Every time Tad Chadwick sends one of his techs out on a service call, he's reminded of why he doesn't want to lose them. It takes a lot of time and training to prepare them for customer interaction, so the last thing he wants is to lose a tech and have to start all over. When it comes to handling housewives — desperate and otherwise — electrical know-how is only part of the equation. “You can't just take an electrician off the street, put them in a truck, and be good to go,” he says. “Electrical is only 30% of it; the other 70% is putting the customer at ease, educating them, and putting forth that extra effort necessary for service work.”

Since becoming the president of Chadwick Electric Services when it opened last year, he's employed a man-of-the-people management style that his parents established when they opened Chadwick Electric as a residential construction company in the early '70s. His employees respect him and stick with him, he says, because he lets them know where they stand, takes an interest in their lives, and most importantly, empowers them. Sometimes, though, it's the things he doesn't do that make the difference. “Everyone's had four or five bosses who did things that made the job unbearable,” Chadwick says. “You just have to think of those experiences you've had and try not to make the same mistakes.”

Human resources 101. The air is always thick with feedback in the Chadwick Electric Services office. When a technician closes a sale of $1,500 or more, the rest of the staff gets a page with the good news. And Chadwick sets aside time in monthly meetings to reward techs who exceed their sales goals with a bonus check and public recognition. The pages and the bonuses are small gestures, but they add up to create an immeasurable sense of appreciation that helps with retention. “We want them to know we wouldn't be as successful without them,” Chadwick says.

Of course, not all feedback has to be positive — as long as it's constructive. The only way to correct mistakes is to address them when they happen, and the right approach will go a long way toward effecting change. Chadwick knows his employees don't want to hear that they've screwed up, but at least they know where they stand with him. “Don't bottle it up and give them dirty looks,” he says. “Let them know they really messed up, but then work with them to figure out how they can fix it.”
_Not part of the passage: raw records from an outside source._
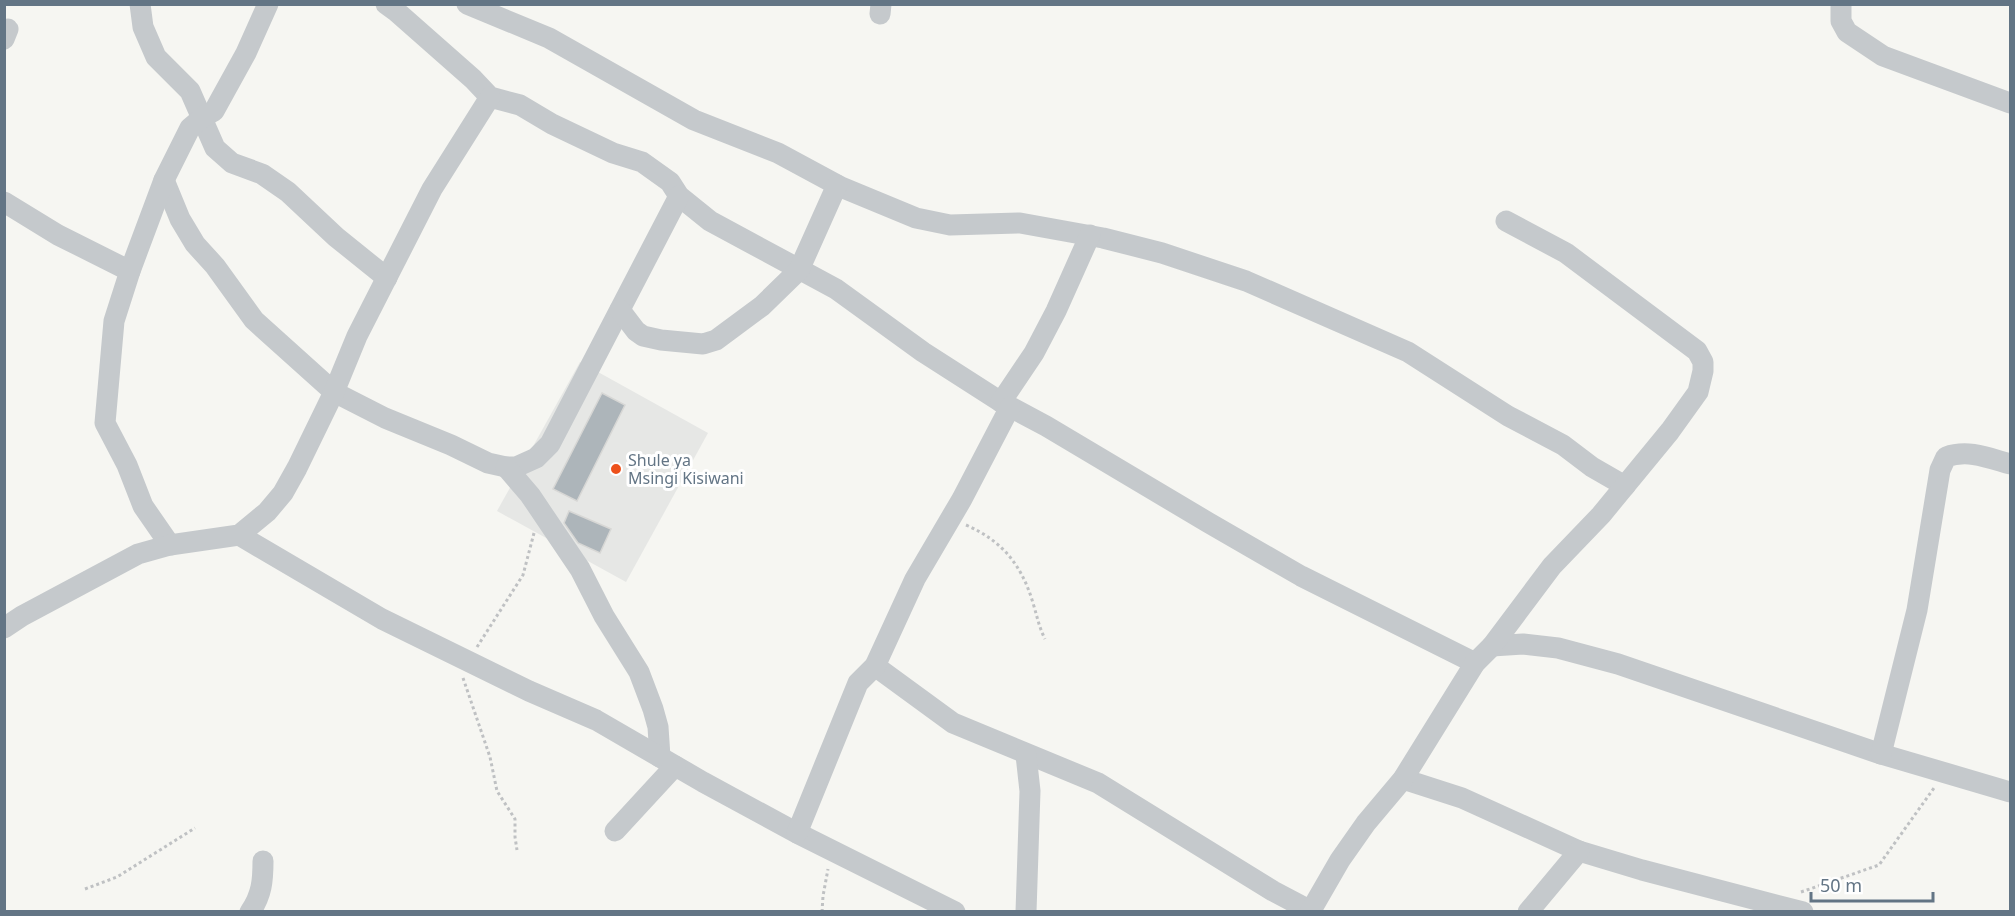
<svg xmlns="http://www.w3.org/2000/svg" width="2015" height="916" font-family="'Noto Sans',sans-serif">
<style>
.built{fill:#e6e7e5}
.building{fill:#adb5ba;stroke:#d7d7d5;stroke-width:1.5}
.lines{fill:none;stroke-linecap:round;stroke-linejoin:round}
.path{stroke:#bfc1c3;stroke-width:3;stroke-dasharray:3 3;stroke-linecap:butt}
.minor{stroke:#c5c9cc;stroke-width:21}
.poi-dot{fill:#ed511b;stroke:#fff;stroke-width:2}
.labels{text-anchor:middle;stroke-width:6;stroke-linejoin:round;paint-order:stroke}
.poi-label{font-size:16px;fill:#637585;stroke:#fff;text-anchor:start}
</style>
<rect width="100%" height="100%" fill="#f6f6f2"/>
<polygon class="built" points="580,362 708,433 626,582 497,511"/>
<g class="building">
<polygon points="602,393 625,405 577,501 553,489"/>
<polygon points="569,511 611,529 600,553 578,543 564,523"/>
</g>
<g class="lines">
<g class="path">
<path d="M966 525C1003 541 1022 566 1033 603 1037 616 1039 627 1045 639"/>
<polyline points="477,647 523,575 534,533"/>
<polyline points="463,678 490,757 497,791 515,819 515,837 517,850"/>
<polyline points="85,889 117,877 195,828"/>
<polyline points="1801,892 1879,865 1934,788"/>
<polyline points="822,912 823,896 828,869"/>
</g>
<g class="minor">
<polyline points="140,4 143,27 156,57 190,91 215,148 232,163 262,174 288,192 336,237 387,278"/>
<polyline points="386,4 397,12 473,79 490,97 520,105 552,124 613,153 642,162 670,182 679,196 710,221 836,289 923,352 1001,402 1046,426 1209,523 1301,576 1475,663"/>
<polyline points="467,4 549,38 694,120 778,153 841,187 916,218 950,225 1020,223 1103,238 1162,253 1246,281 1408,352 1508,416 1563,445 1592,467 1625,486"/>
<polyline points="1841,4 1841,21 1847,32 1883,56 2010,103"/>
<polyline points="880,14 881,4"/>
<polyline points="4,39 8,29"/>
<polyline points="164,180 180,219 195,244 215,266 254,320 334,392 385,418 451,445 488,463 506,467 516,467 536,458 550,444 679,196"/>
<polyline points="4,202 58,235 130,271"/>
<polyline points="620,310 636,331 643,336 661,340 703,344 716,340 762,306 799,270 837,185"/>
<polyline points="1001,402 1034,353 1056,311 1090,235"/>
<polyline points="506,467 530,495 580,569 604,616 639,672 653,709 658,727 660,757"/>
<polyline points="239,535 382,619 529,691 596,720 703,782 797,833 955,912"/>
<polyline points="170,545 143,506 127,465 105,423 114,321 130,271 164,180 190,128 203,117 214,111 246,53 268,4"/>
<polyline points="4,628 22,616 138,554 170,545 239,535 267,512 283,493 297,468 334,392 357,336 432,189 490,97"/>
<polyline points="1492,646 1523,644 1558,648 1618,664 1881,754 2010,792"/>
<polyline points="875,666 953,723 1098,783 1273,891 1311,911"/>
<path d="M1881 754 1917 610 1940 470 1946 457C1968 449 1989 458 2010 464"/>
<polyline points="1403,779 1462,798 1579,851 1642,870 1803,912"/>
<polyline points="615,831 675,766"/>
<polyline points="797,833 858,683 875,666 915,579 962,499 1010,407"/>
<path d="M250 912C262 895 263 880 263 861"/>
<polyline points="1026,912 1030,791 1026,755"/>
<polyline points="1310,912 1340,860 1366,823 1403,779 1475,663 1492,646 1552,566 1601,515 1670,431 1698,392 1703,371 1703,362 1697,351 1566,253 1506,221"/>
<polyline points="1528,912 1579,851"/>
</g>
</g>
<circle class="poi-dot" cx="616" cy="469" r="6"/>
<g class="labels">
<g class="poi-label">
<text x="628" y="466">Shule ya<tspan x="628" dy="18">Msingi Kisiwani</tspan></text>
</g>
</g>
<rect width="2015" height="916" fill="none" stroke="#637585" stroke-width="12"/>
<path d="M1811 892v9h122v-9" fill="none" stroke="#637585" stroke-width="3"/>
<text x="1820" y="892" font-size="18" fill="#637585" stroke="#ffffff" stroke-width="4.5" paint-order="stroke">50 m</text>
</svg>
Techs have told Chadwick they'll never work for another electrical contractor because it just wouldn't be the same, and he says that's due in large part to the company's family-like environment. Keeping in mind the dangers of getting too friendly with his employees, he's instituted two regular activities to strengthen that atmosphere: a weekly golf outing for the entire staff and monthly one-on-one lunches with each tech. Talking about work isn't forbidden, but he prefers to just shoot the bull. “That way they know you care about what's going on in their personal lives,” he says, “instead of not knowing that their sales are down because they broke up with their girlfriend two weeks ago.”

And even when they're at the office, the atmosphere is light in the right circumstances. Chadwick made his Wheel of Destiny — a 3-foot wheel that employees spin for prizes — a part of monthly meetings to prevent those get-togethers from devolving into complaint sessions.
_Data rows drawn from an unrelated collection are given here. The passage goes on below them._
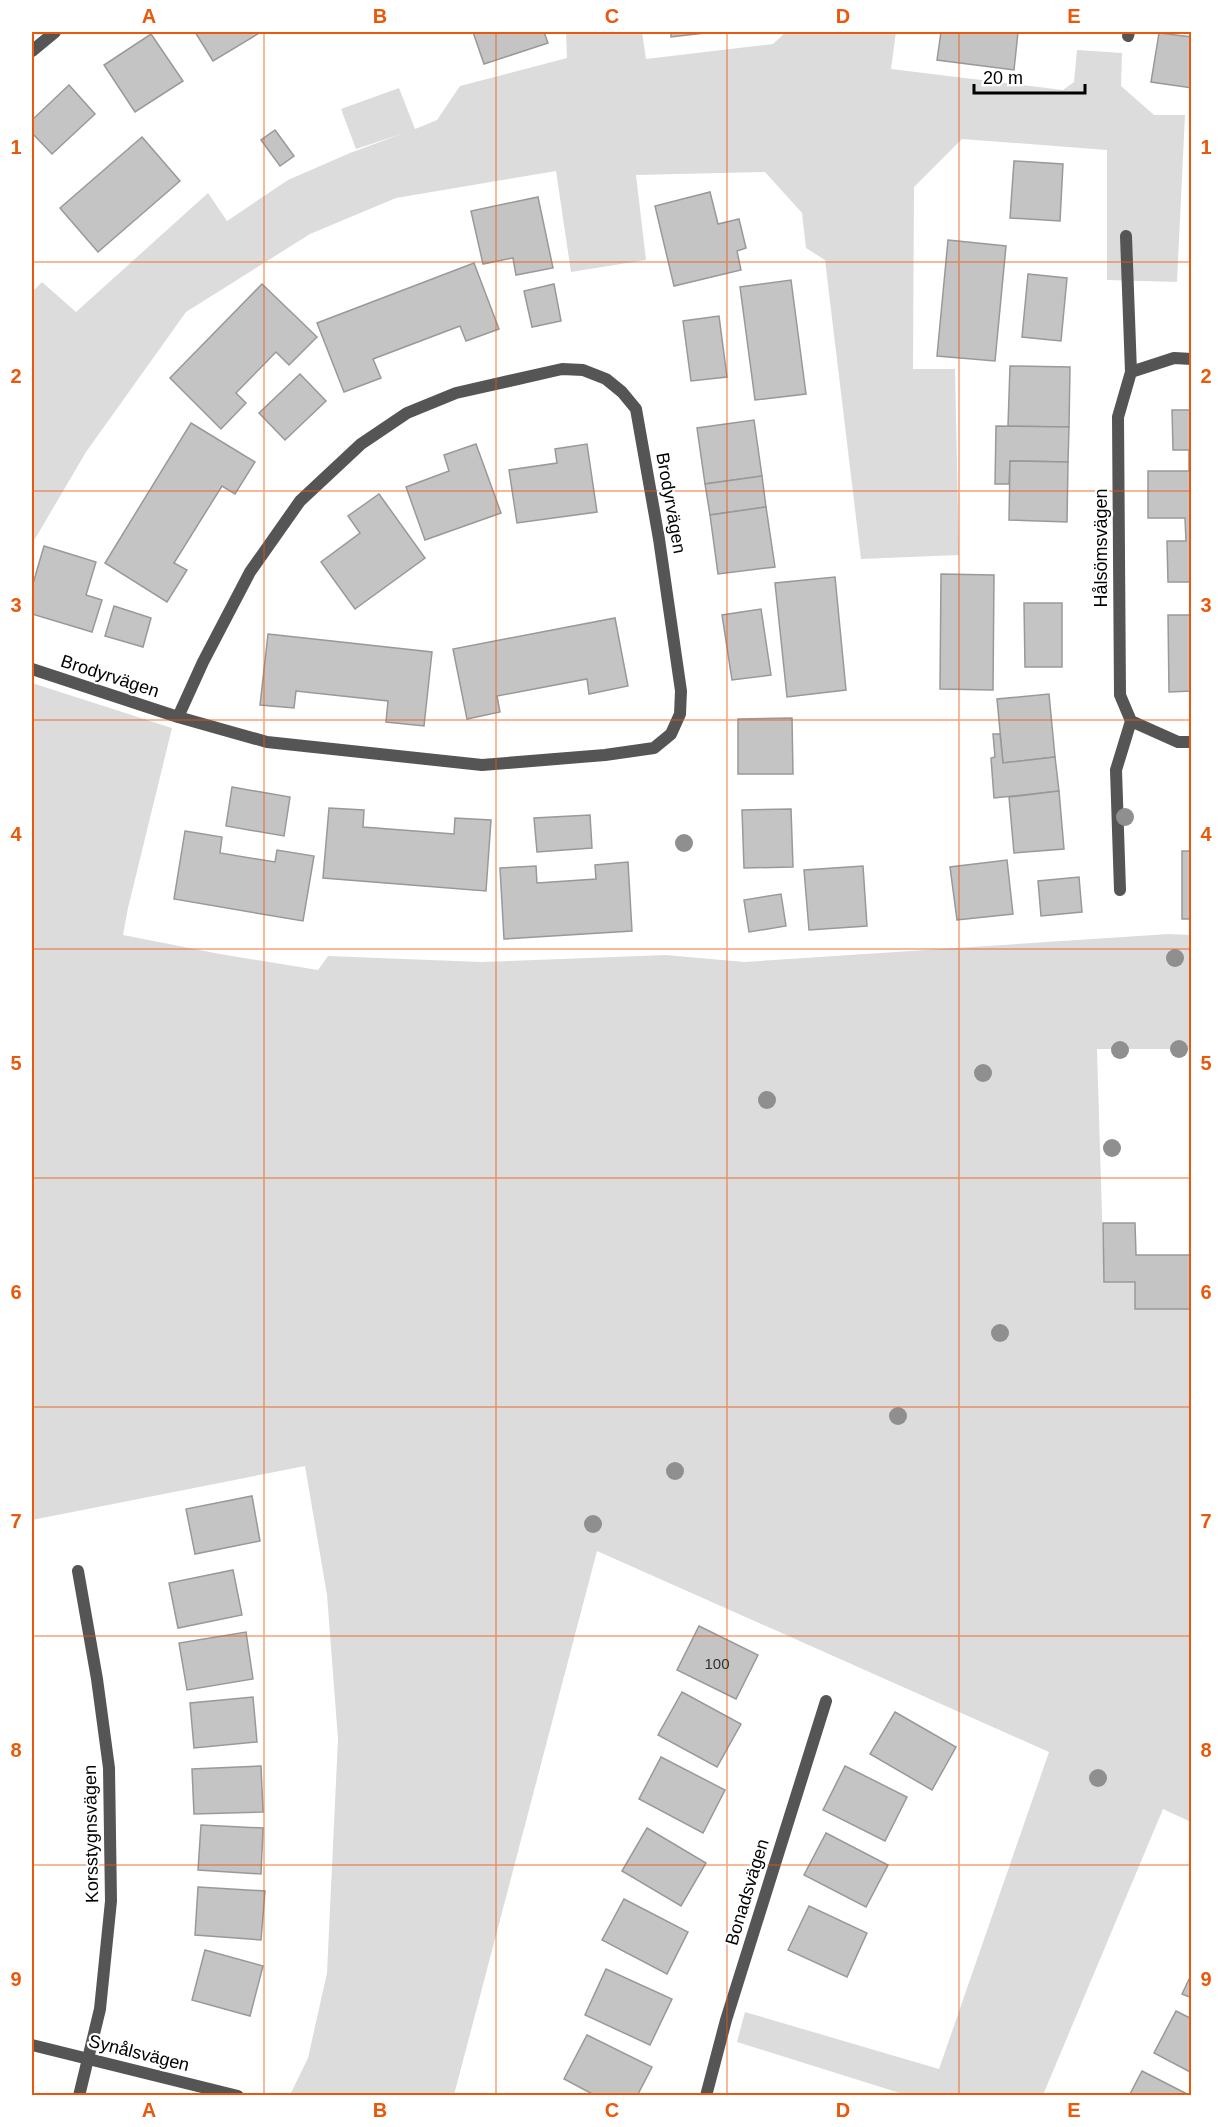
<svg xmlns="http://www.w3.org/2000/svg" width="1223" height="2127" font-family="Arial,sans-serif">
<style>
.green{fill:#dcdcdc}
.building{fill:#c4c4c4;stroke:#999;stroke-width:1.5}
.lines{fill:none;stroke-linecap:round;stroke-linejoin:round}
.service{stroke:#555;stroke-width:12}
.minor{stroke:#555;stroke-width:12}
.tree{fill:#8f8f8f}
.grid{fill:none;stroke:#e8590c;stroke-width:1.5;stroke-opacity:0.55}
.labels{text-anchor:middle;dominant-baseline:central;stroke-width:4.5;stroke-linejoin:round;paint-order:stroke}
.number-label{font-size:15px;fill:#313131}
.street-label{font-size:18px;fill:#000;stroke:#fff}
.neatline{fill:none;stroke:#e8590c;stroke-width:2}
.grid-label{font-size:20px;text-anchor:middle;font-weight:bold;fill:#e8590c}
</style>
<rect width="100%" height="100%" fill="#fff"/>
<!-- green -->
<g class="green">
<polygon points="566,32 642,32 646,59 773,44 786,32 896,32 891,69 1063,90 1074,82 1077,50 1122,53 1121,86 1154,115 1185,115 1177,282 1107,280 1107,150 962,139 914,187 913,369 955,369 959,555 861,559 825,260 806,248 802,213 765,172 636,175 646,260 571,272 556,171 396,198 310,234 186,312 86,452 32,544 32,292 42,282 76,312 208,193 227,221 288,180 350,153 404,133 356,149 341,109 399,88 415,129 437,120 460,86 567,58"/>
<polygon points="32,683 172,728 128,908 123,935 220,954 318,970 328,956 481,962 666,955 744,962 1169,934 1191,935 1191,1049 1097,1049 1104,1281 1135,1282 1136,1309 1191,1309 1191,1822 1163,1809 1043,2095 906,2095 737,2042 745,2012 939,2069 1049,1752 597,1551 454,2095 290,2095 308,2058 327,1973 338,1739 327,1595 305,1466 32,1520"/>
</g>
<!-- building -->
<g class="building">
<polygon points="195,32 261,32 213,61"/>
<polygon points="473,32 544,32 548,43 484,64"/>
<polygon points="671,32 714,32 671,37"/>
<polygon points="941,32 1018,32 1014,70 937,60"/>
<polygon points="1159,33 1192,37 1192,88 1151,82"/>
<polygon points="151,34 183,81 135,112 104,65"/>
<polygon points="69,85 95,114 52,154 32,133 32,120"/>
<polygon points="275,130 294,156 280,166 261,140"/>
<polygon points="142,137 180,181 98,252 60,208"/>
<polygon points="1014,161 1063,164 1060,221 1010,218"/>
<polygon points="710,192 718,224 739,219 746,248 737,251 741,270 674,286 655,206"/>
<polygon points="538,197 553,268 516,275 513,258 483,264 471,211"/>
<polygon points="948,240 1006,246 995,361 937,356"/>
<polygon points="474,263 499,329 466,341 460,326 373,359 381,378 344,392 317,323"/>
<polygon points="1028,274 1067,278 1061,341 1022,337"/>
<polygon points="791,280 806,394 755,400 740,287"/>
<polygon points="262,284 317,337 289,365 276,352 236,393 246,403 221,429 170,378"/>
<polygon points="554,284 561,321 532,327 524,291"/>
<polygon points="719,316 727,377 691,381 683,321"/>
<polygon points="1010,366 1070,367 1069,427 1008,426"/>
<polygon points="300,374 326,401 285,440 259,413"/>
<polygon points="1172,410 1192,410 1192,582 1168,582 1167,541 1186,541 1185,518 1148,518 1148,471 1189,471 1189,450 1173,450"/>
<polygon points="754,420 762,476 705,484 697,428"/>
<polygon points="191,423 255,462 235,494 222,486 174,563 187,570 167,602 105,563"/>
<polygon points="996,426 1069,427 1068,462 1010,461 1009,484 995,484"/>
<polygon points="476,444 501,513 425,540 406,487 449,471 444,455"/>
<polygon points="587,444 597,512 517,523 509,470 557,463 555,449"/>
<polygon points="1010,461 1068,462 1067,522 1009,520"/>
<polygon points="762,476 766,507 710,515 705,484"/>
<polygon points="379,494 425,558 355,609 321,562 360,533 348,516"/>
<polygon points="766,507 775,567 718,574 710,515"/>
<polygon points="44,546 96,562 86,595 102,600 92,632 32,614 32,587"/>
<polygon points="941,574 994,575 993,690 940,689"/>
<polygon points="835,577 846,690 787,697 775,583"/>
<polygon points="1024,603 1062,603 1062,667 1025,667"/>
<polygon points="114,606 151,618 143,647 105,636"/>
<polygon points="761,609 771,675 732,680 722,615"/>
<polygon points="1168,615 1192,615 1192,691 1169,692"/>
<polygon points="615,618 628,686 589,694 587,679 497,696 500,712 467,719 453,649"/>
<polygon points="268,634 432,652 424,726 386,722 388,701 296,691 294,708 260,705"/>
<polygon points="1049,694 1055,757 1003,763 997,699"/>
<polygon points="792,718 793,774 738,774 738,719"/>
<polygon points="993,734 1000,734 1003,763 1055,757 1059,791 994,798 991,758 995,757"/>
<polygon points="232,787 290,797 284,836 226,826"/>
<polygon points="1059,791 1064,849 1014,853 1009,797"/>
<polygon points="329,808 364,810 363,827 454,834 455,818 491,820 486,891 323,878"/>
<polygon points="791,809 793,867 744,868 742,810"/>
<polygon points="590,815 592,848 537,852 534,818"/>
<polygon points="185,831 222,837 220,853 275,862 277,850 314,856 303,921 174,899"/>
<rect x="1182" y="851" width="10" height="68"/>
<polygon points="1007,860 1013,914 957,920 950,867"/>
<polygon points="628,862 632,931 504,939 500,868 536,866 537,883 596,879 595,865"/>
<polygon points="863,866 867,926 809,930 804,870"/>
<polygon points="1079,877 1082,912 1041,916 1038,881"/>
<polygon points="781,894 786,926 749,932 744,900"/>
<polygon points="1103,1223 1135,1223 1136,1255 1192,1255 1192,1309 1135,1309 1135,1282 1104,1282"/>
<polygon points="252,1496 260,1541 195,1554 186,1509"/>
<polygon points="233,1570 242,1615 178,1628 169,1583"/>
<polygon points="699,1626 758,1655 736,1699 677,1670"/>
<polygon points="246,1632 253,1679 187,1690 179,1643"/>
<polygon points="682,1692 741,1724 717,1767 658,1735"/>
<polygon points="253,1697 257,1742 194,1748 190,1703"/>
<polygon points="895,1712 956,1747 932,1790 870,1754"/>
<polygon points="661,1757 725,1790 703,1833 639,1799"/>
<polygon points="261,1766 263,1812 194,1814 192,1769"/>
<polygon points="845,1766 907,1797 885,1841 823,1810"/>
<polygon points="201,1825 263,1828 261,1874 198,1870"/>
<polygon points="647,1828 706,1863 681,1906 622,1871"/>
<polygon points="826,1833 888,1865 866,1907 804,1875"/>
<polygon points="198,1887 265,1891 261,1940 195,1935"/>
<polygon points="624,1899 688,1932 667,1974 602,1940"/>
<polygon points="809,1906 867,1933 847,1977 788,1950"/>
<polygon points="205,1950 263,1966 250,2016 192,2000"/>
<polygon points="606,1969 672,1999 650,2045 585,2015"/>
<polygon points="1192,1973 1192,1998 1182,1994"/>
<polygon points="1176,2011 1192,2019 1192,2073 1154,2053"/>
<polygon points="587,2035 652,2067 637,2096 596,2096 564,2079"/>
<polygon points="1142,2071 1191,2096 1129,2096"/>
</g>
<g class="lines">
<!-- service -->
<g class="service">
<polyline points="1126,236 1131,372"/>
<polyline points="1120,890 1116,770 1131,721"/>
</g>
<!-- minor -->
<g class="minor">
<polyline points="1128,36 1129,32"/>
<polyline points="32,51 55,32"/>
<polyline points="1192,359 1174,358 1131,372 1118,417 1120,695 1131,721 1178,742 1192,742"/>
<polyline points="32,669 178,717 267,742 482,765 605,755 654,748 671,734 680,714 681,691 659,539 636,409 622,392 606,379 583,370 562,369 456,393 407,413 361,444 300,501 250,572 203,662 178,717"/>
<polyline points="78,1571 97,1679 109,1768 111,1901 100,2009 79,2096"/>
<polyline points="32,2045 238,2096"/>
<polyline points="706,2096 726,2020 826,1701"/>
</g>
</g>
<!-- trees -->
<g class="tree">
<circle cx="1125" cy="817" r="9"/>
<circle cx="684" cy="843" r="9"/>
<circle cx="1175" cy="958" r="9"/>
<circle cx="1179" cy="1049" r="9"/>
<circle cx="1120" cy="1050" r="9"/>
<circle cx="983" cy="1073" r="9"/>
<circle cx="767" cy="1100" r="9"/>
<circle cx="1112" cy="1148" r="9"/>
<circle cx="1000" cy="1333" r="9"/>
<circle cx="898" cy="1416" r="9"/>
<circle cx="675" cy="1471" r="9"/>
<circle cx="593" cy="1524" r="9"/>
<circle cx="1098" cy="1778" r="9"/>
</g>
<!-- grid -->
<path class="grid" d="M264 32V2096M496 32V2096M727 32V2096M959 32V2096M32 262H1192M32 491H1192M32 720H1192M32 949H1192M32 1178H1192M32 1407H1192M32 1636H1192M32 1865H1192"/>
<g class="labels">
<!-- number labels -->
<g class="number-label">
<text x="717" y="1663">100</text>
</g>
<!-- street labels -->
<g class="street-label">
<text transform="translate(671 503) rotate(80)">Brodyrvägen</text>
<text transform="translate(1101 548) rotate(-90)">Hålsömsvägen</text>
<text transform="translate(110 676) rotate(18)">Brodyrvägen</text>
<text transform="translate(91 1834) rotate(-91)">Korsstygnsvägen</text>
<text transform="translate(747 1892) rotate(-73)">Bonadsvägen</text>
<text transform="translate(139 2053) rotate(14)">Synålsvägen</text>
</g>
</g>
<!-- border -->
<rect width="1223" height="2127" fill="none" stroke="#ffffff" stroke-width="66"/>
<!-- scale -->
<path d="M974 84v9h111v-9" fill="none" stroke="#000000" stroke-width="3"/>
<text x="983" y="84" font-size="18" fill="#000000" stroke="#ffffff" stroke-width="4.5" paint-order="stroke">20 m</text>
<rect x="33" y="33" width="1157" height="2061" class="neatline"/>
<g class="grid-label">
<text x="149" y="23">A</text>
<text x="380" y="23">B</text>
<text x="612" y="23">C</text>
<text x="843" y="23">D</text>
<text x="1074" y="23">E</text>
<text x="16" y="154">1</text>
<text x="1206" y="154">1</text>
<text x="16" y="383">2</text>
<text x="1206" y="383">2</text>
<text x="16" y="612">3</text>
<text x="1206" y="612">3</text>
<text x="16" y="841">4</text>
<text x="1206" y="841">4</text>
<text x="16" y="1070">5</text>
<text x="1206" y="1070">5</text>
<text x="16" y="1299">6</text>
<text x="1206" y="1299">6</text>
<text x="16" y="1528">7</text>
<text x="1206" y="1528">7</text>
<text x="16" y="1757">8</text>
<text x="1206" y="1757">8</text>
<text x="16" y="1986">9</text>
<text x="1206" y="1986">9</text>
<text x="149" y="2117">A</text>
<text x="380" y="2117">B</text>
<text x="612" y="2117">C</text>
<text x="843" y="2117">D</text>
<text x="1074" y="2117">E</text>
</g>
</svg>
The biggest reason the service company has only had 20% turnover since opening shop, though, may be the freedom and sense of empowerment his techs enjoy. They have the authority to price every job in the field, and as long as they're hitting their profit margins, he doesn't question their decisions. It's a theory he learned while working at a big box hardware store: it's better to ask forgiveness than ask permission.

That empowerment extends to offering opinions on how to run the business, too. Chadwick admits he's not an idea man, so he put out a suggestion box to encourage input. “Listening to people's opinions — even if you don't use their ideas — let's them know you value them,” he says.

Part of showing employees appreciation is giving them a healthy paycheck, and in that respect, technicians at Chadwick Electric Services have plenty of reason to feel appreciated. But that's not why they stick around. Their boss shows them a different kind of appreciation you can't put a price on, and they repay him everyday. “I call each of my guys at the end of every day to make sure everything went okay,” Chadwick says. “And that means something to them. We take care of them, and they take care of us.”




Sidebar: Troubleshoot Turnover

Losing one tech can be difficult, but losing several can be crippling. If employees keep walking out, you have to do something. Offering raises won't help; an extra $.50 an hour won't change the fact that someone doesn't like working for you, but you do have other options.

  • Just ask — Exit interviews can turn into gripe sessions, but they'll also uncover a few useful tidbits. Offer to write a letter of recommendation first to put the employee at ease, and then ask for the straight story. “You've got to find out why they left before you can change anything,” Chadwick says.

  • Find an insider — Every staff has someone who likes to talk. Find them, but don't push too hard for info. Even an occasional enquiry about why the troops aren't happy can reveal a lot.